───── EXCERPTED DATA ─────
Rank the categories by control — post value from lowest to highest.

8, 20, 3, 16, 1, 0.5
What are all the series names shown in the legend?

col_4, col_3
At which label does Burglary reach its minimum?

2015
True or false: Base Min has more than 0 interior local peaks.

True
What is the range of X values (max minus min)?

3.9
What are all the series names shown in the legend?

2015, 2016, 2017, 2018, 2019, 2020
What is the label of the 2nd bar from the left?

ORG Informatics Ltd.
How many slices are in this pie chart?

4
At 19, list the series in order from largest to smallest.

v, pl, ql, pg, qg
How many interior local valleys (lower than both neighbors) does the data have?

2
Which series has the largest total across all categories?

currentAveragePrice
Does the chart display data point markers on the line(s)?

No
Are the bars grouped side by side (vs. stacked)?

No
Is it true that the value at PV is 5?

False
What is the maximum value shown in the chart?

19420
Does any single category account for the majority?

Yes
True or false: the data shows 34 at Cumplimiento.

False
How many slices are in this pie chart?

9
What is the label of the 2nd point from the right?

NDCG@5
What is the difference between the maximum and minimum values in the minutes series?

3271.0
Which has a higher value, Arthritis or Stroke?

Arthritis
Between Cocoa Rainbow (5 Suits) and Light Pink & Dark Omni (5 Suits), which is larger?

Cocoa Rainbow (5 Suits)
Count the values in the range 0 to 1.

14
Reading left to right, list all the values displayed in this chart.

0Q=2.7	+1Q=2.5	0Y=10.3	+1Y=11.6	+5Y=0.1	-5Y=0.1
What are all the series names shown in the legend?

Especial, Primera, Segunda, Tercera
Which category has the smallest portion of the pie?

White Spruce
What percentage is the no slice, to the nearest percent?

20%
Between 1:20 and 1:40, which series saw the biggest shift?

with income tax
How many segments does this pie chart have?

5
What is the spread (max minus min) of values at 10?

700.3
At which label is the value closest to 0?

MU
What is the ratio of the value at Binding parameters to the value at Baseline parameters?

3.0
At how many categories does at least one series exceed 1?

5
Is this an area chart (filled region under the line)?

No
─────
> REQUIRED WORK
Extract every line of the records above that contains the word "have".

> WRITTEN ANSWER
How many interior local valleys (lower than both neighbors) does the data have?
How many segments does this pie chart have?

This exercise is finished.